● **Available records**
[Start of section]
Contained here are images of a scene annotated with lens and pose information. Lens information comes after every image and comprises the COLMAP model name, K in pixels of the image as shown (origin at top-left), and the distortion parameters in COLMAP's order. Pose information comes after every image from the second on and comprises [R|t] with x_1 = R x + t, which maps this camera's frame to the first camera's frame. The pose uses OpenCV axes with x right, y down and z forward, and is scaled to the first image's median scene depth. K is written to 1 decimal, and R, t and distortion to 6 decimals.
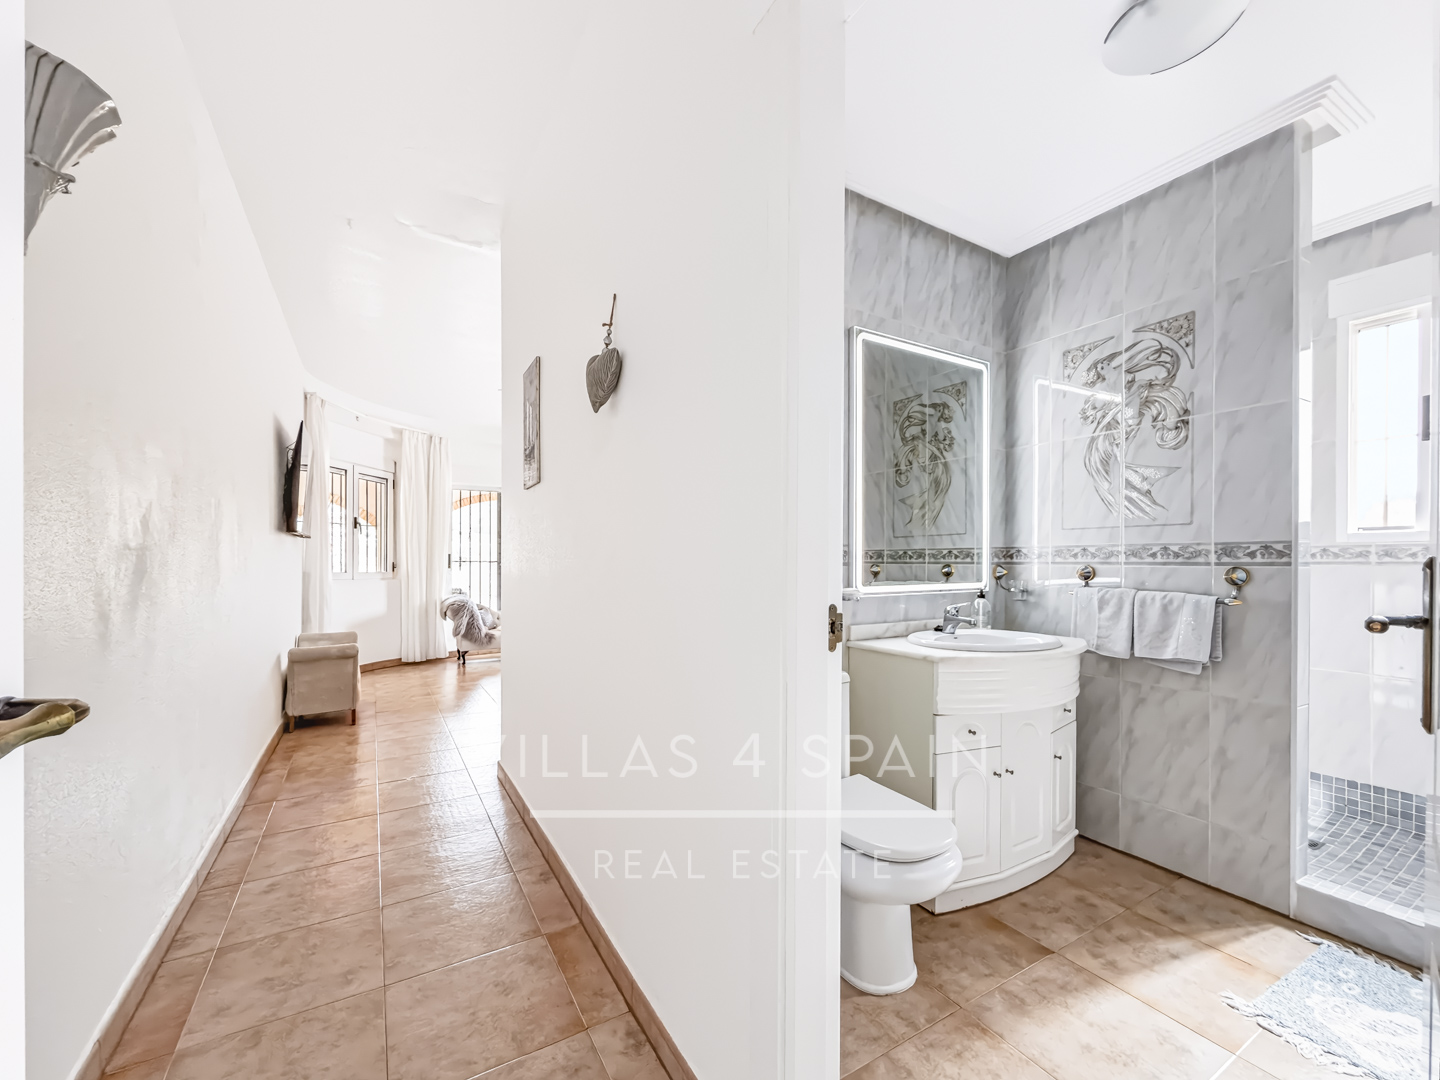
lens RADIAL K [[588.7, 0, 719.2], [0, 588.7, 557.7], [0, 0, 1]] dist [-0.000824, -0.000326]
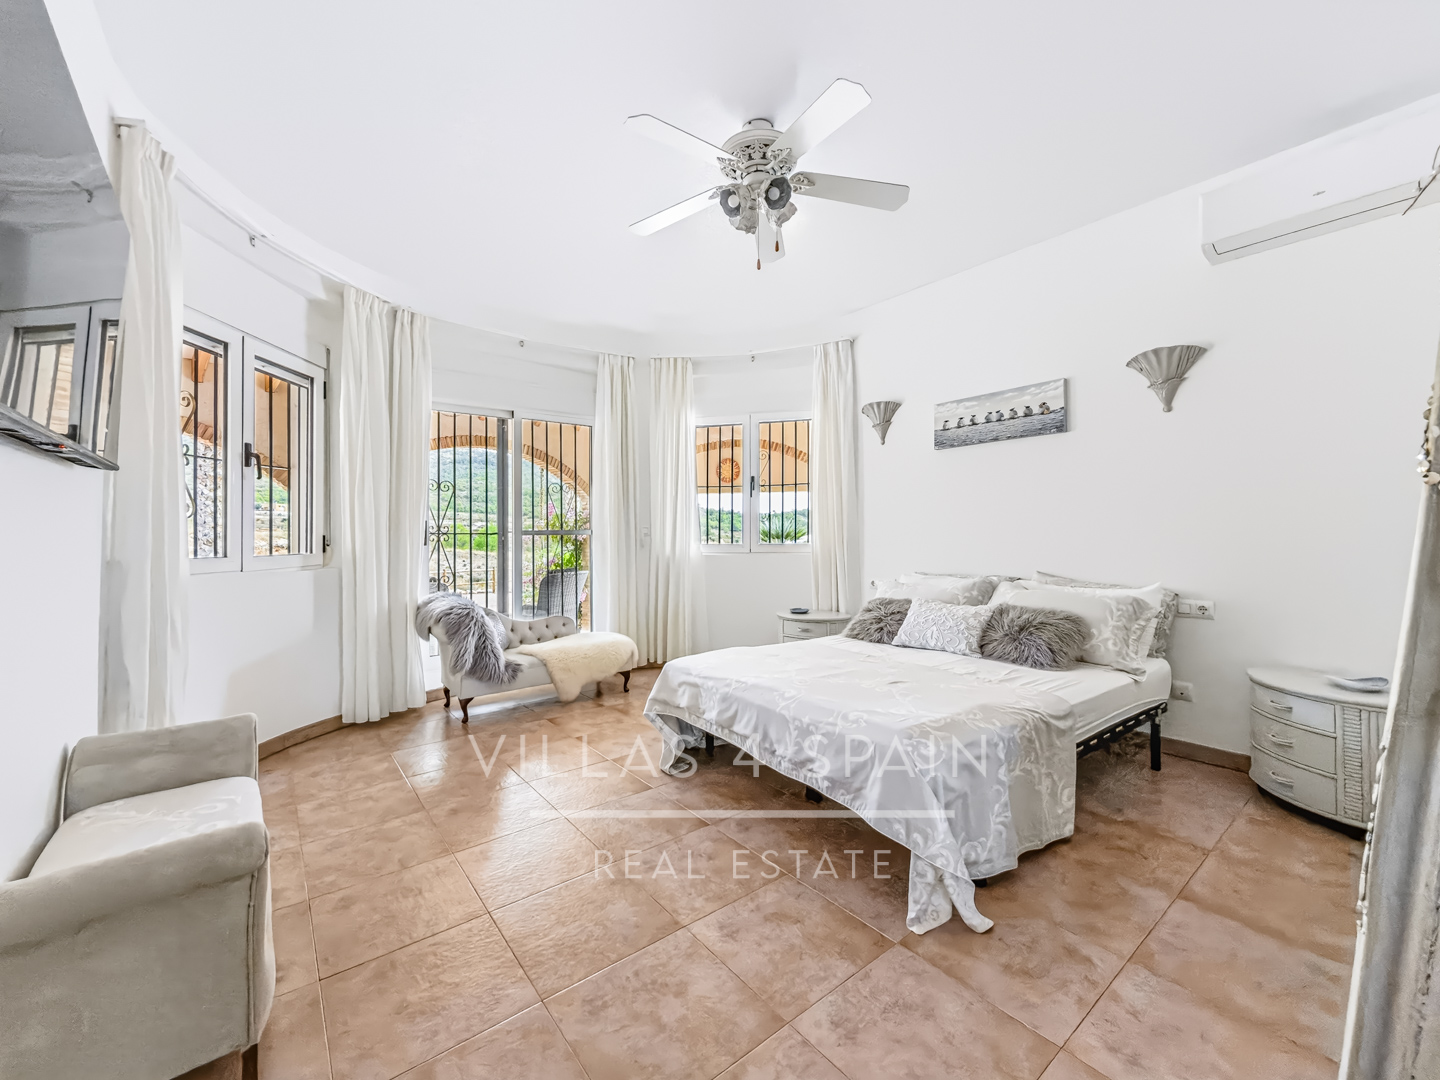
[End of section]
[Start of section]
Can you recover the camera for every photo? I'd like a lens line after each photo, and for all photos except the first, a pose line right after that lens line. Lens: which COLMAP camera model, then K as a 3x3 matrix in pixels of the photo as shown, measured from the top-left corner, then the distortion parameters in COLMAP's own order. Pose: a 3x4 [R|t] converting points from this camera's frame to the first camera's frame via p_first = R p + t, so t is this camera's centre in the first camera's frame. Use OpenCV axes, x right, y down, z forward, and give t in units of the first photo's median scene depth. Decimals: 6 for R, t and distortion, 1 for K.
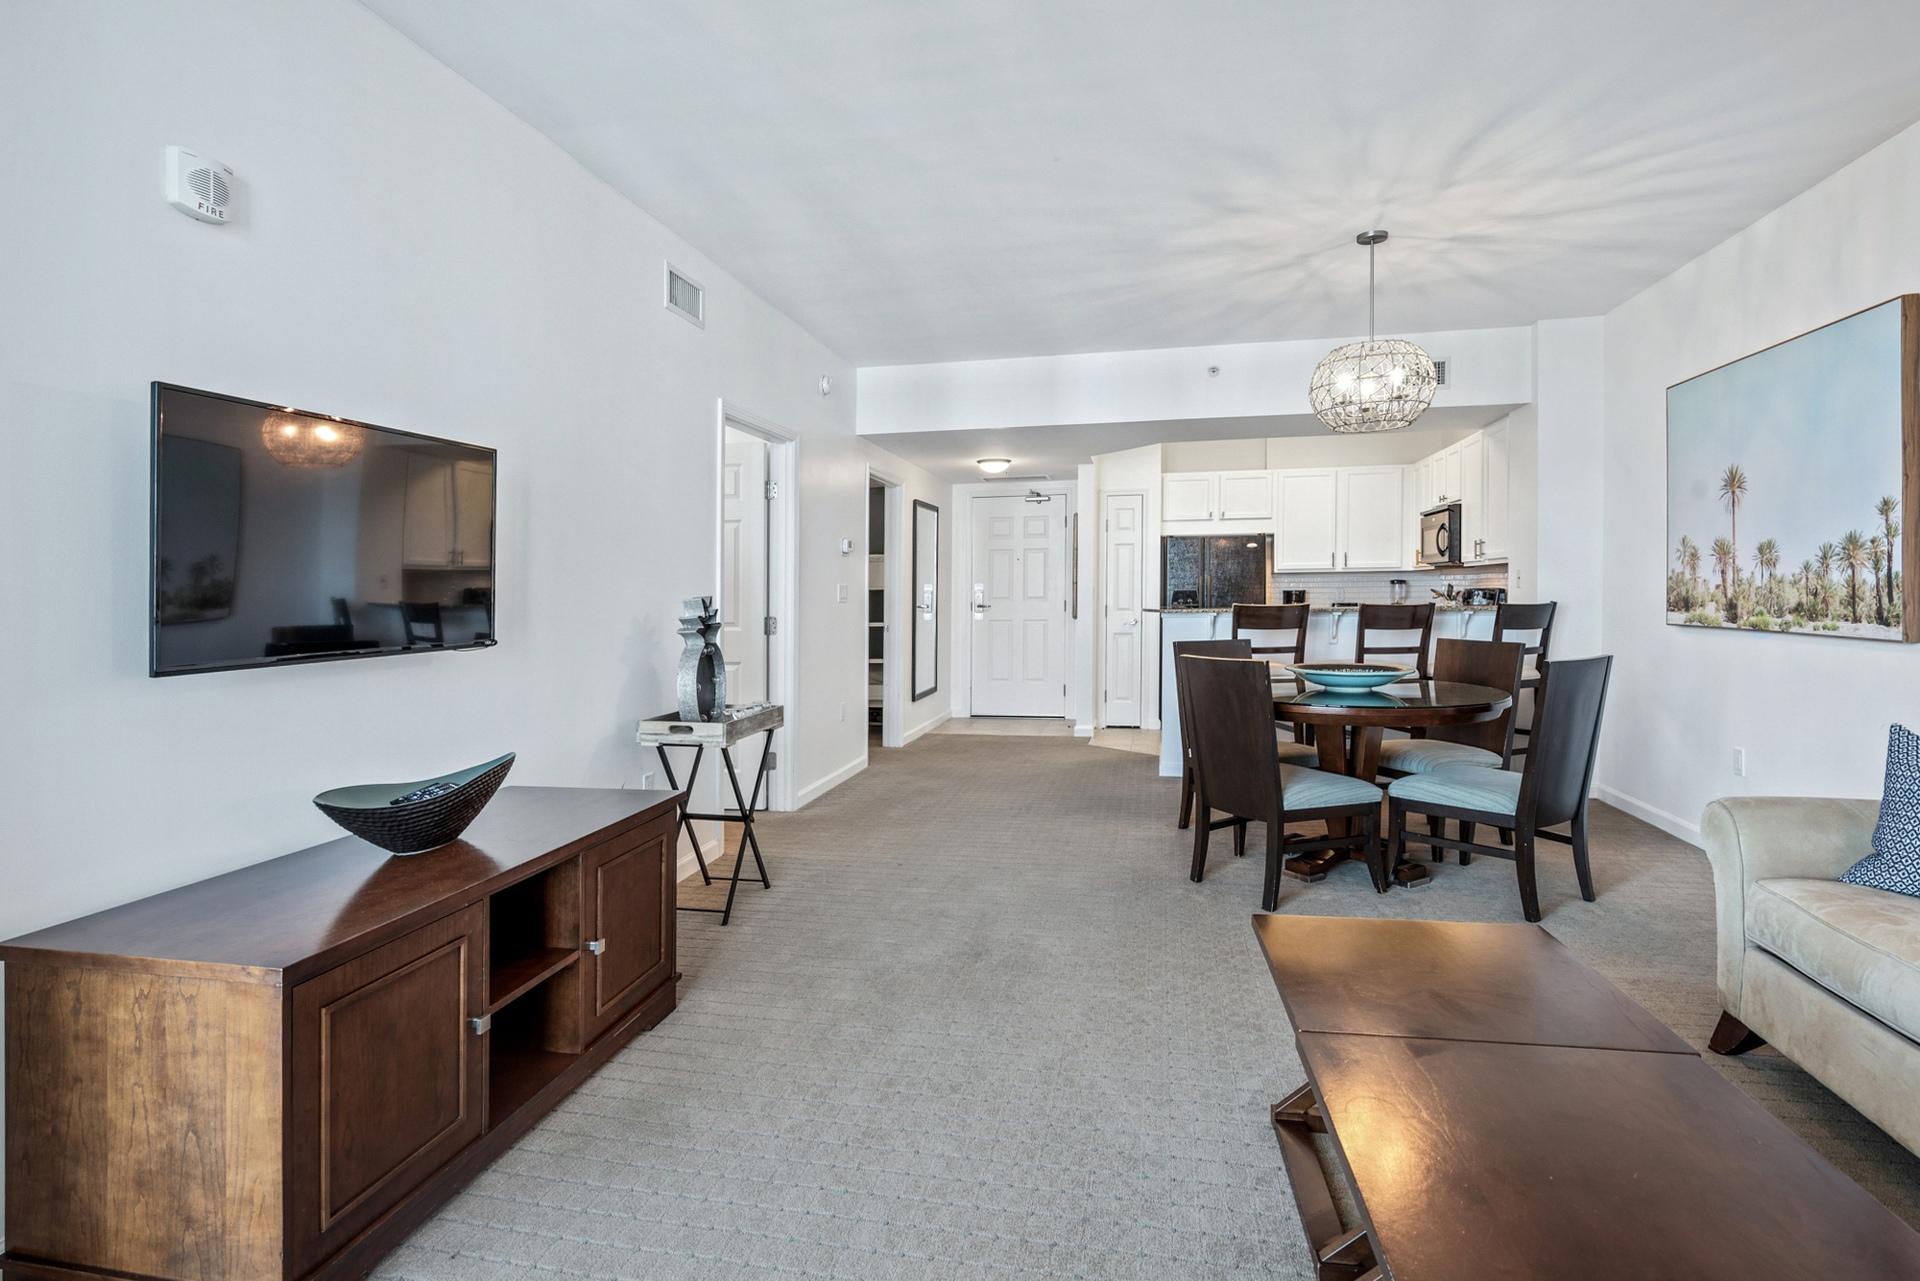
[End of section]
[Start of section]
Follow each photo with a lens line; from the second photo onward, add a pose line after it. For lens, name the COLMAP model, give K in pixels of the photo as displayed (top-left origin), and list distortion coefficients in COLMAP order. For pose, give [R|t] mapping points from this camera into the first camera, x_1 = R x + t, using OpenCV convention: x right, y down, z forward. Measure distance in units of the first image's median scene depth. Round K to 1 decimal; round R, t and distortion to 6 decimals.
[End of section]
● **What is required**
Rewrite the stretch of the material above from the line containing "Contained here are" through the line containing "lens RADIAL K" as a JSON list of strings, one string per line, omitting blank lines and leaving the pictures out of the answer.

● **Result of this exercise**
[
  "Contained here are images of a scene annotated with lens and pose information. Lens information comes after every image and comprises the COLMAP model name, K in pixels of the image as shown (origin at top-left), and the distortion parameters in COLMAP's order. Pose information comes after every image from the second on and comprises [R|t] with x_1 = R x + t, which maps this camera's frame to the first camera's frame. The pose uses OpenCV axes with x right, y down and z forward, and is scaled to the first image's median scene depth. K is written to 1 decimal, and R, t and distortion to 6 decimals.",
  "lens RADIAL K [[588.7, 0, 719.2], [0, 588.7, 557.7], [0, 0, 1]] dist [-0.000824, -0.000326]"
]